▶ Written task: Could you repeat the rows below word for word, starting at the line with "phylum: Tracheophyta" and going through the end of the rows, including both of those ends and leaving the pictures out?

[START OF Data in this exercise]

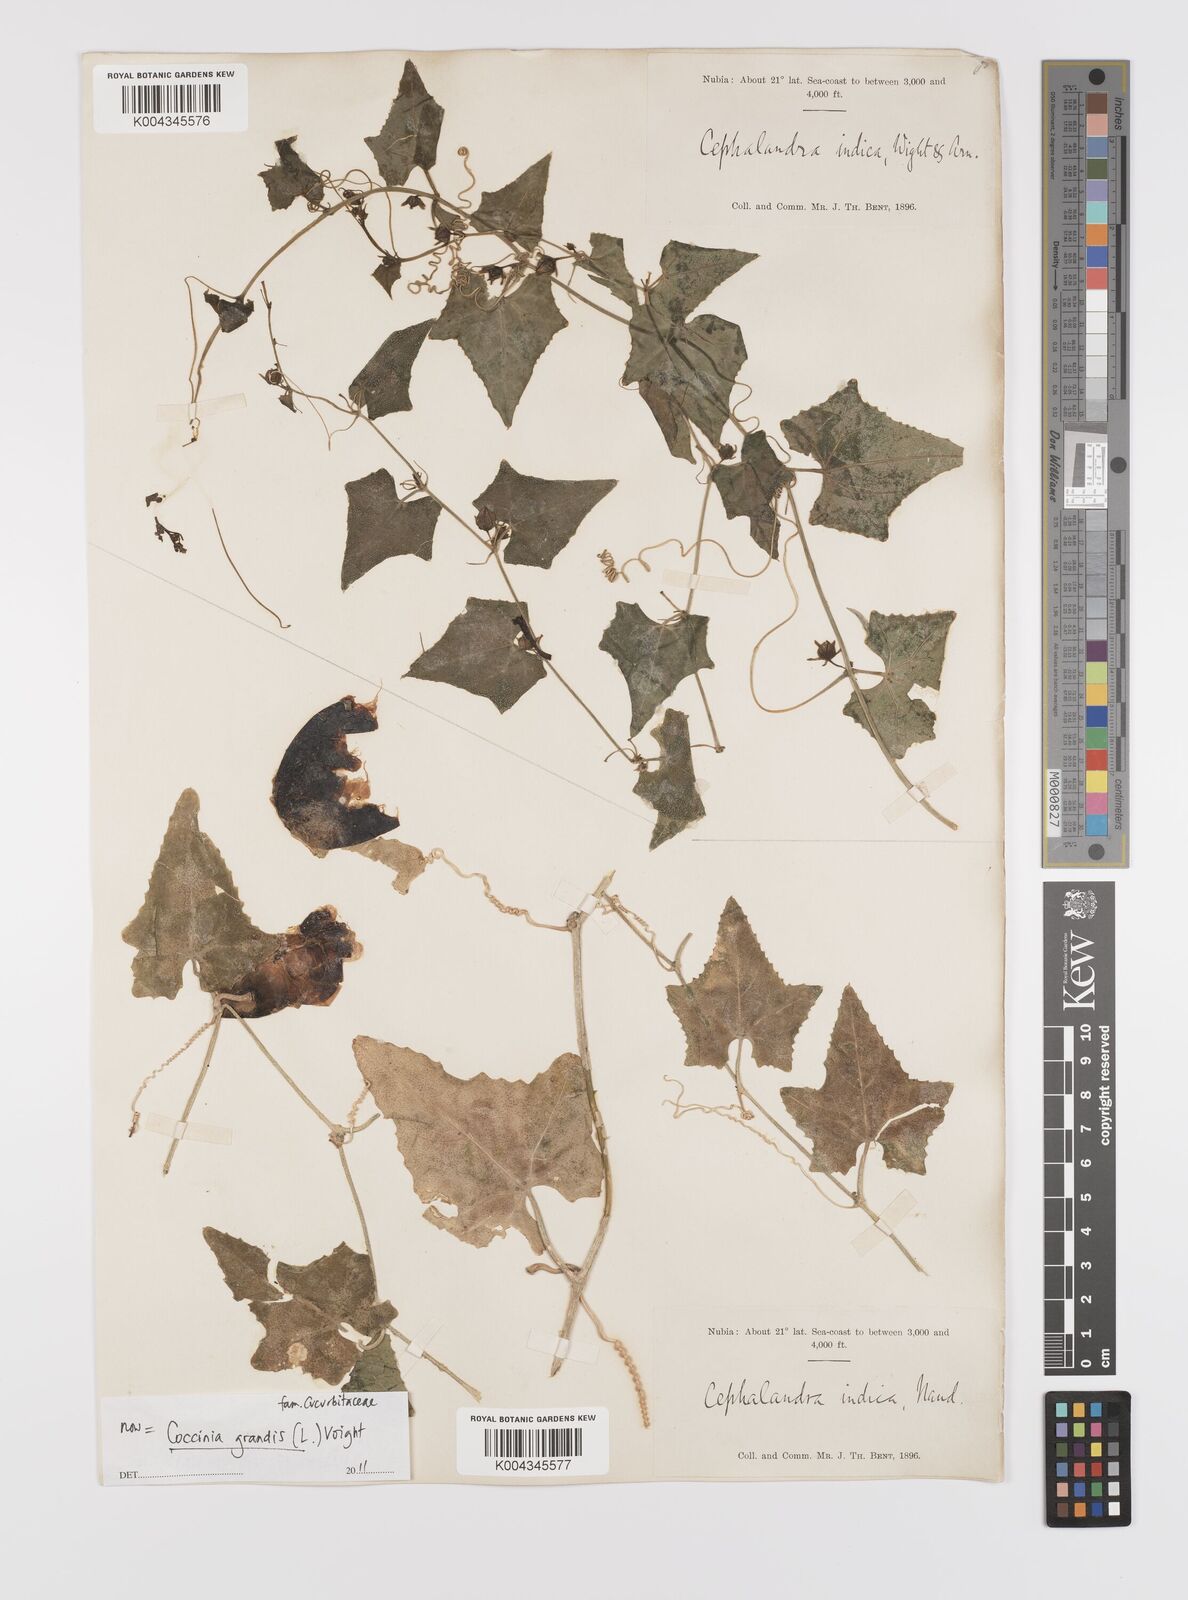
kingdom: Plantae
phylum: Tracheophyta
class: Magnoliopsida
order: Cucurbitales
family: Cucurbitaceae
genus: Coccinia
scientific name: Coccinia grandis
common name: Ivy gourd
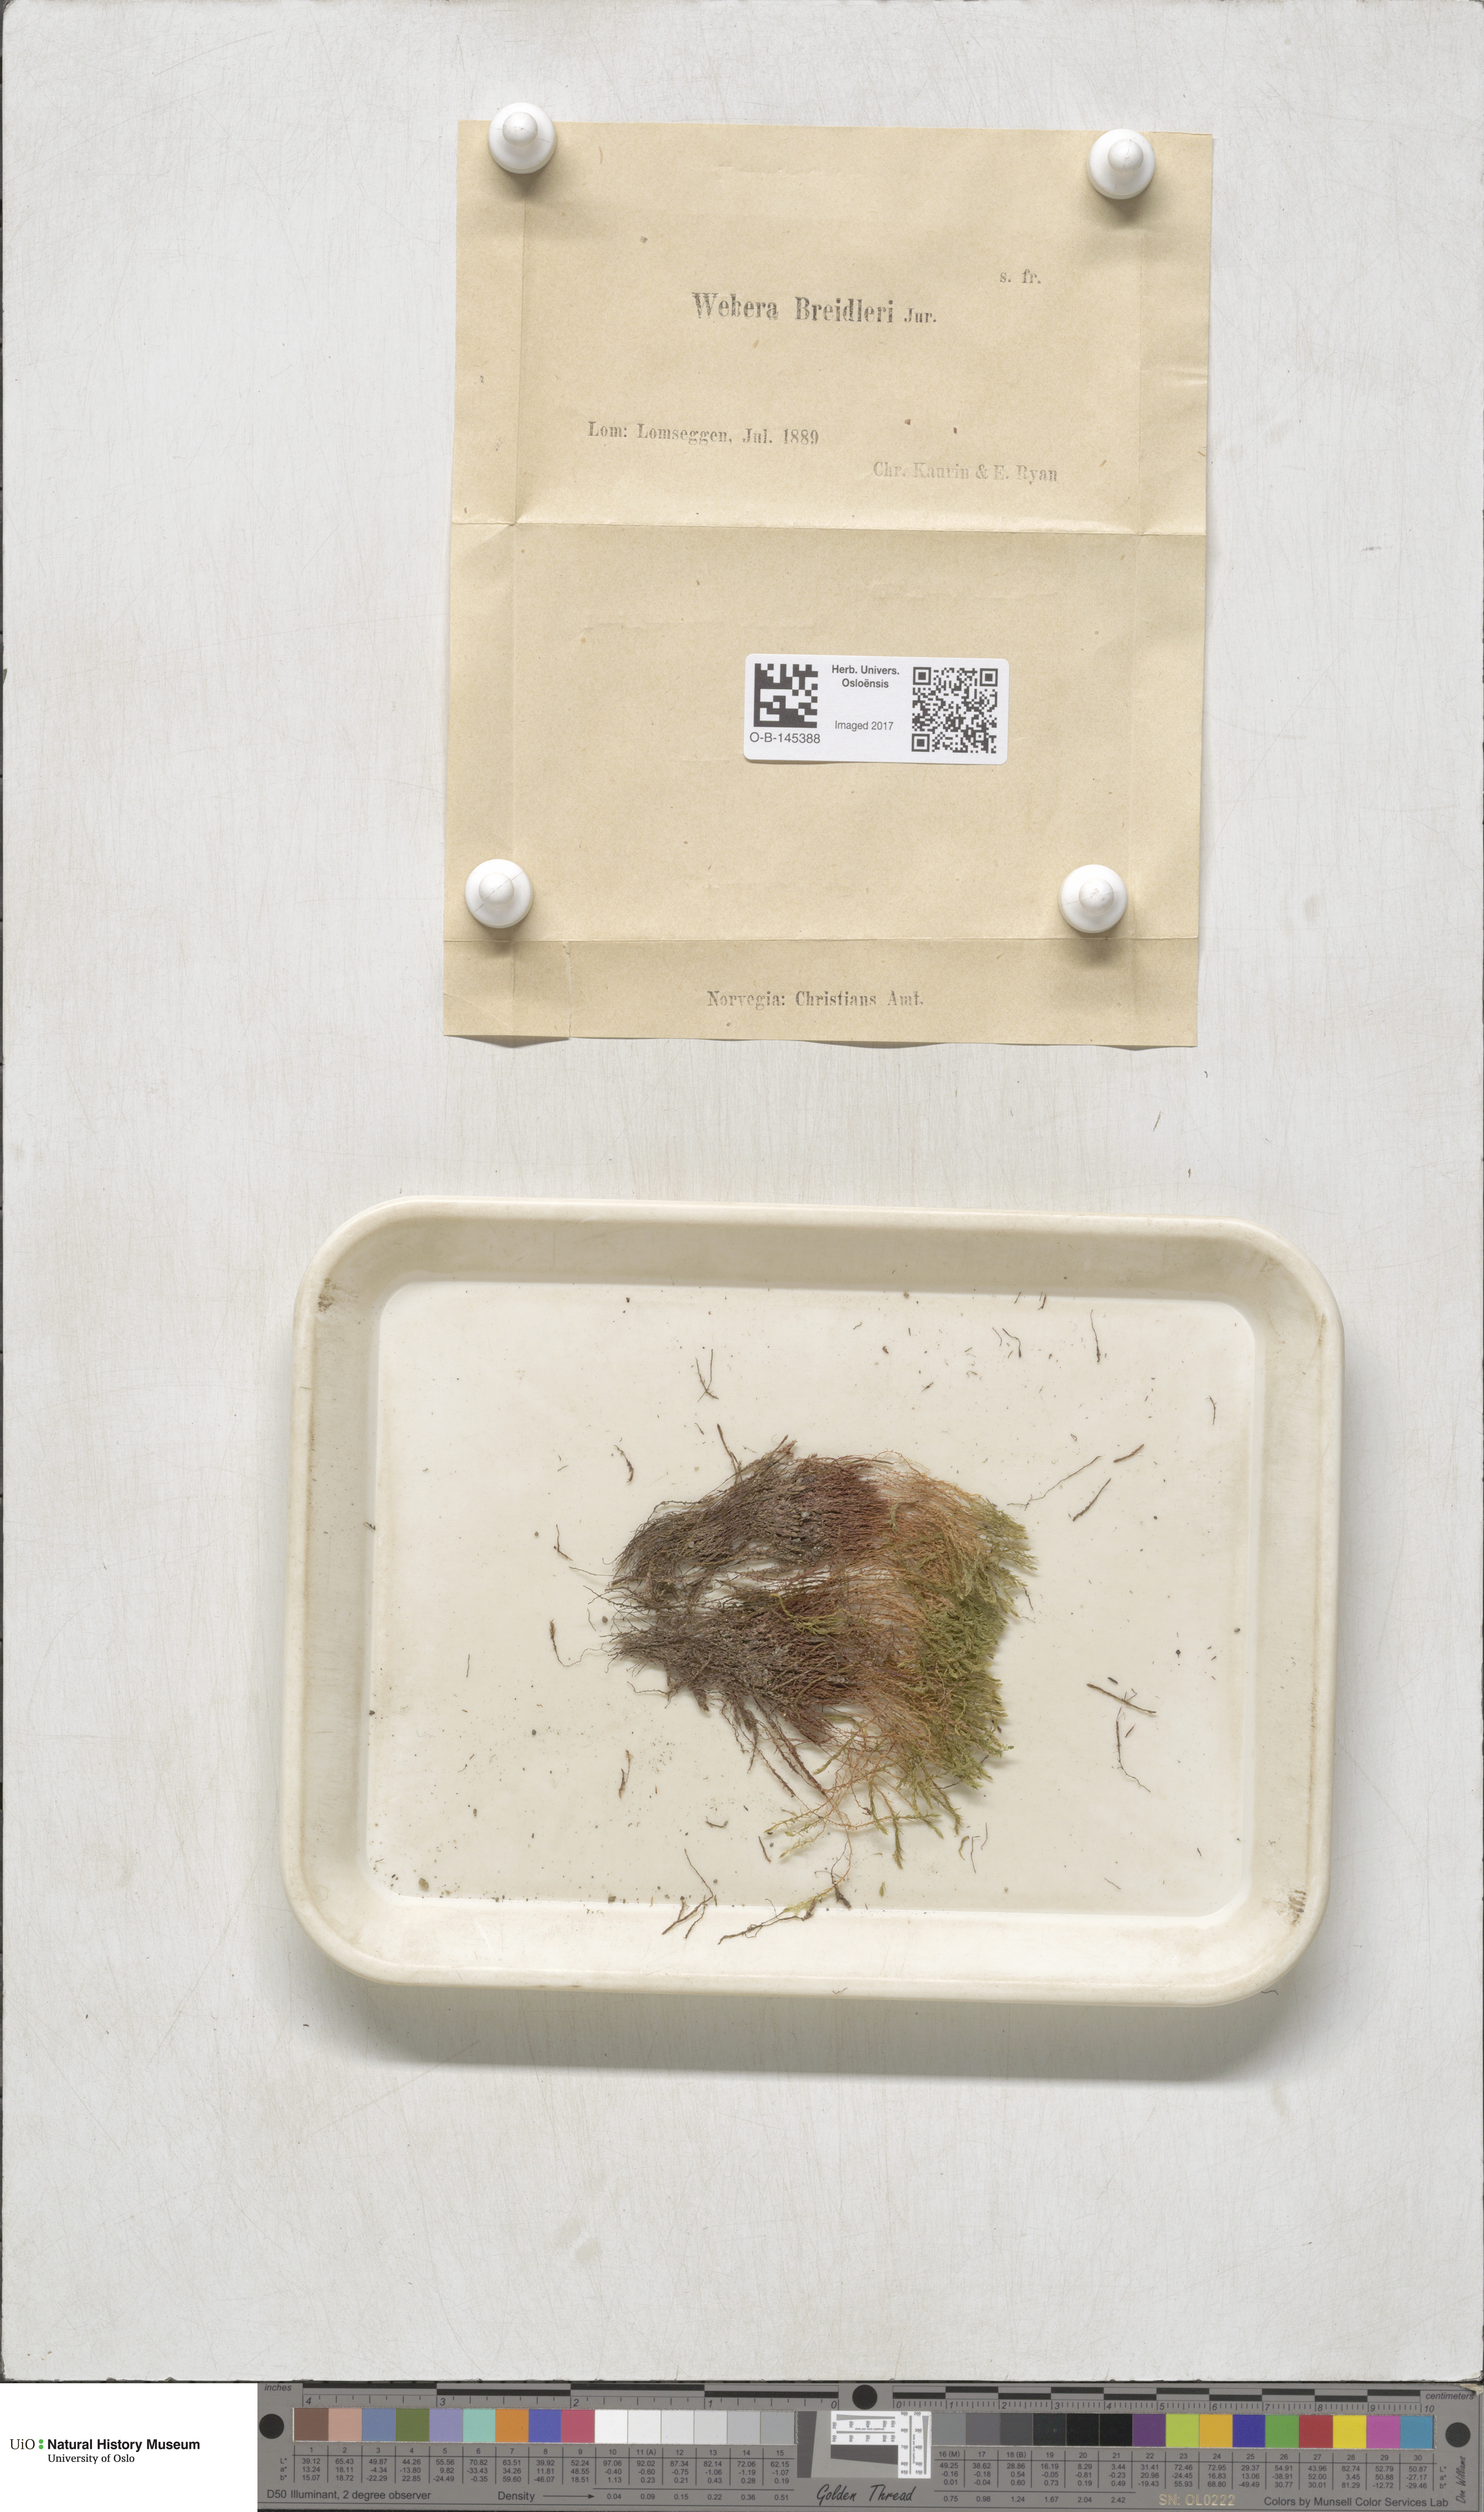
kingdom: Plantae
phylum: Bryophyta
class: Bryopsida
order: Bryales
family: Mniaceae
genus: Pohlia
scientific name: Pohlia ludwigii
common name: Ludwig's thread-moss
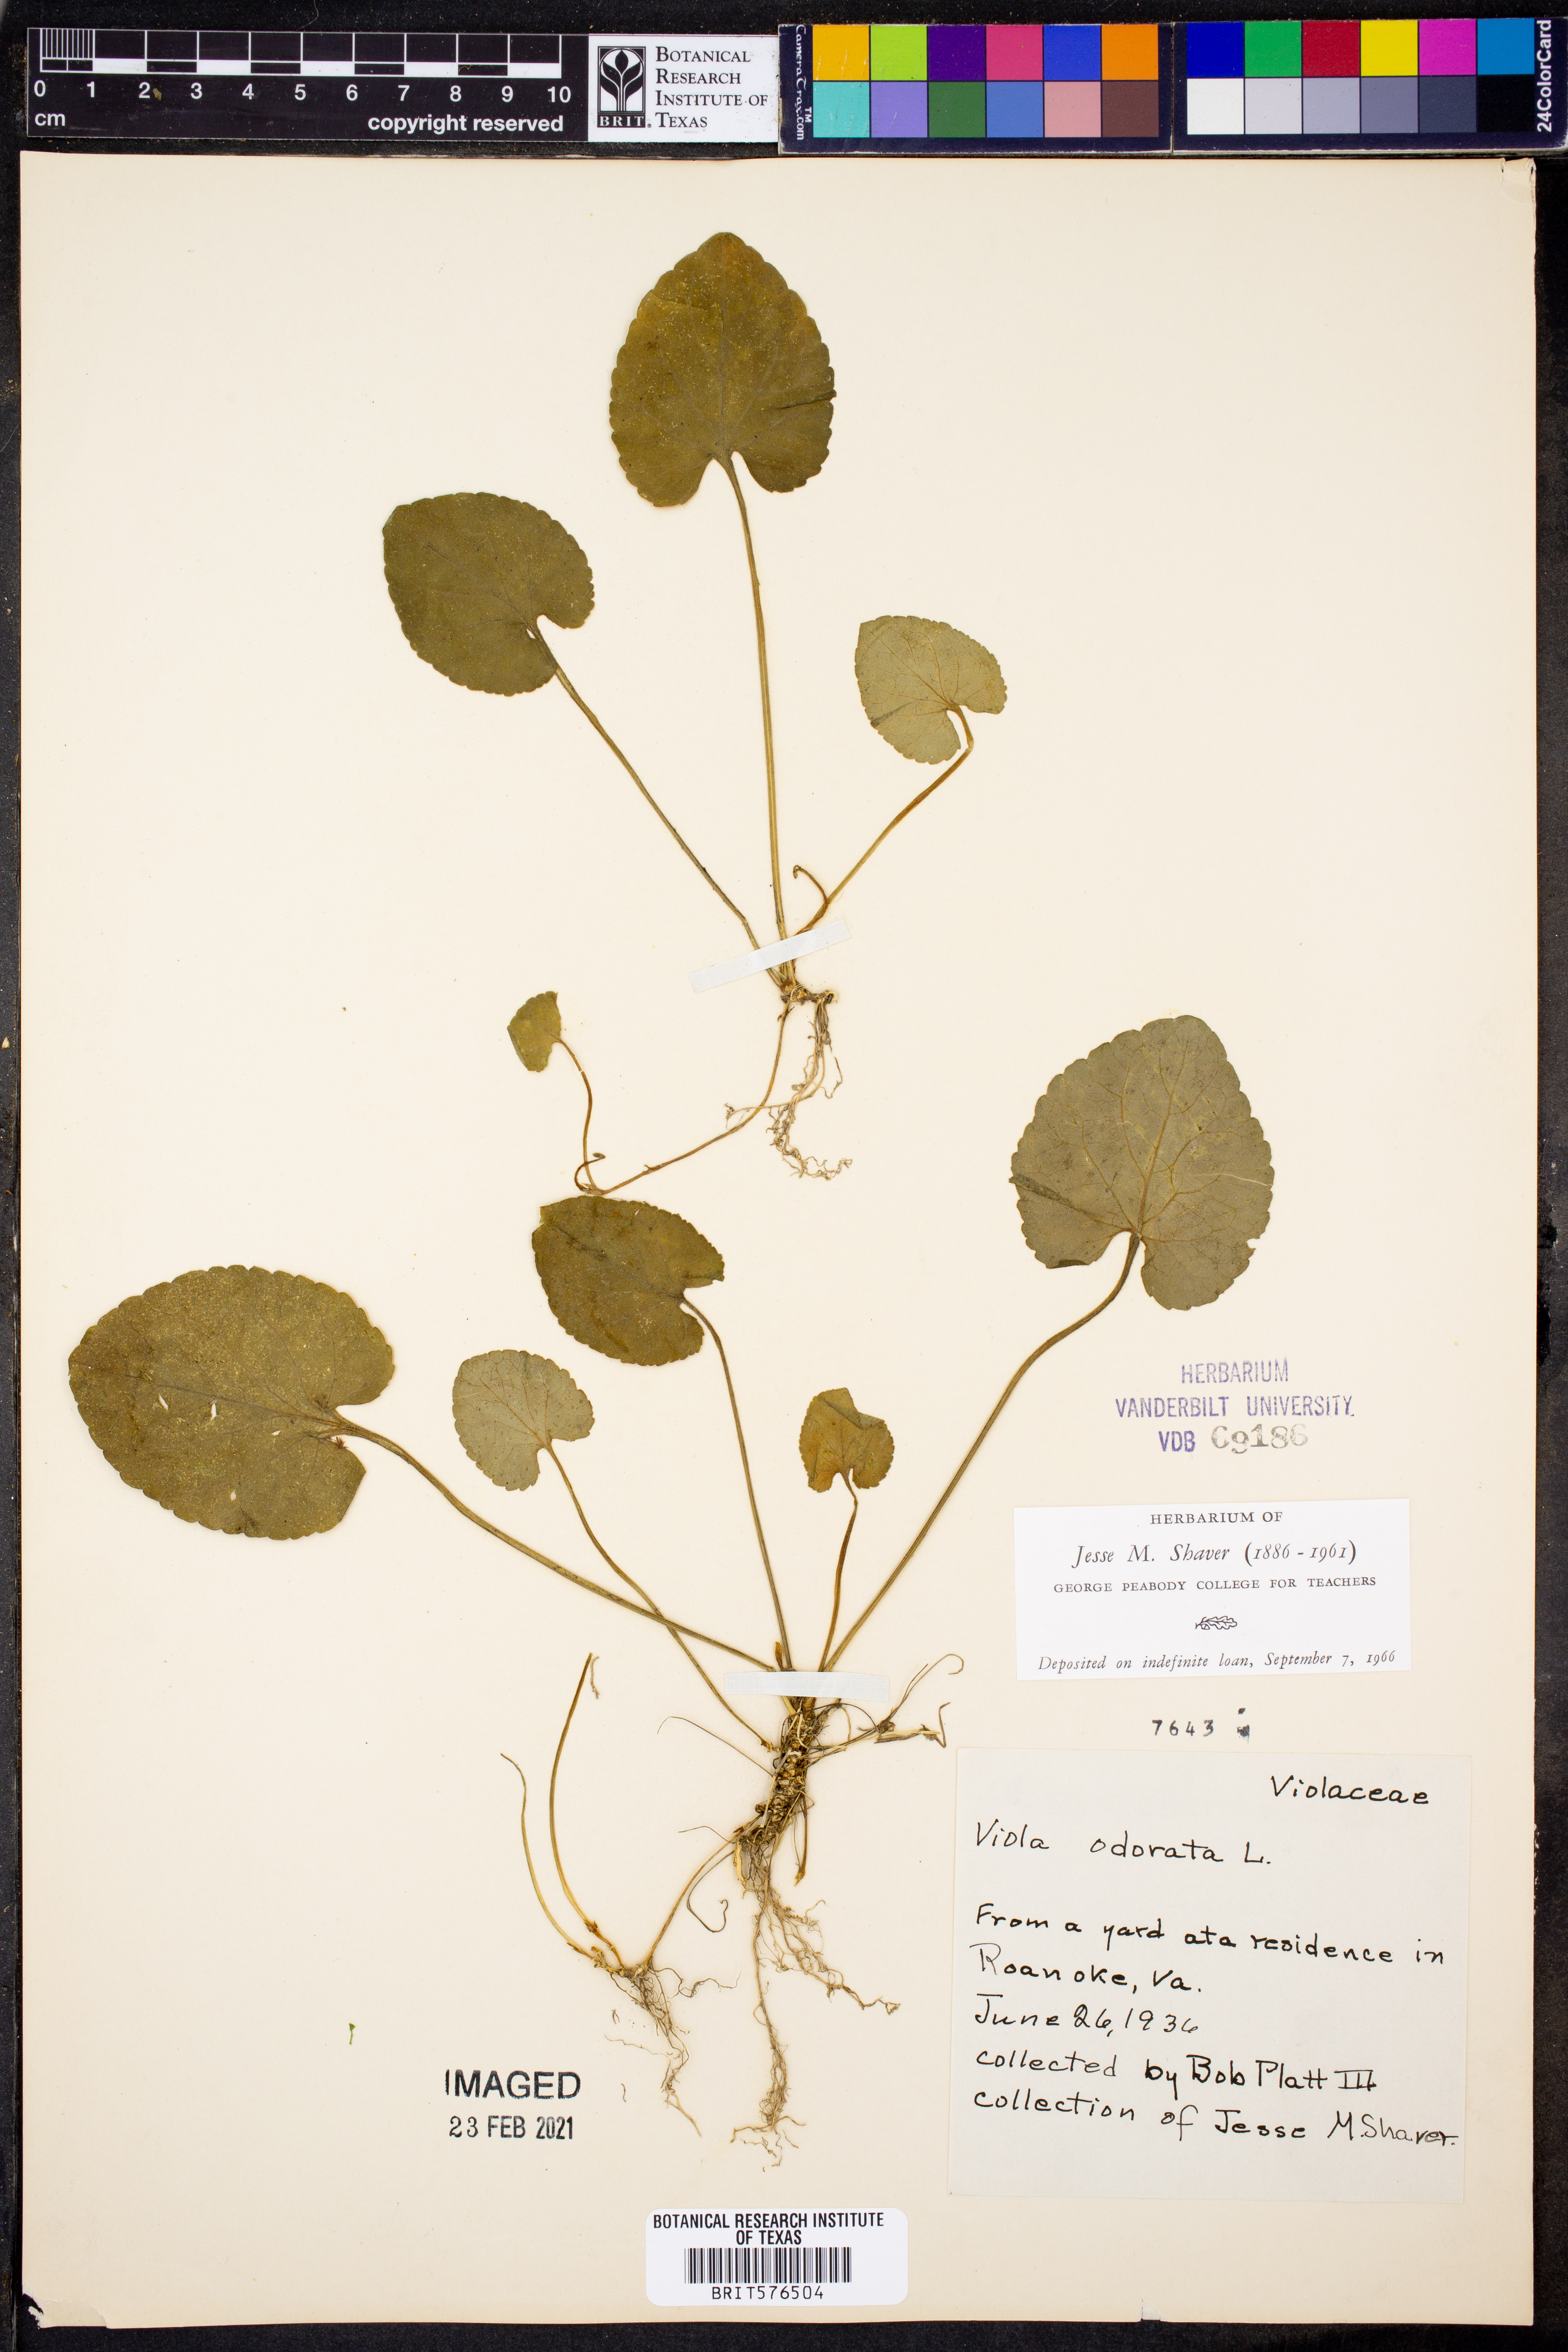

[END OF Data in this exercise]

▶ Exercise answer:
phylum: Tracheophyta
class: Magnoliopsida
order: Cucurbitales
family: Cucurbitaceae
genus: Coccinia
scientific name: Coccinia grandis
common name: Ivy gourd
kingdom: Plantae
phylum: Bryophyta
class: Bryopsida
order: Bryales
family: Mniaceae
genus: Pohlia
scientific name: Pohlia ludwigii
common name: Ludwig's thread-moss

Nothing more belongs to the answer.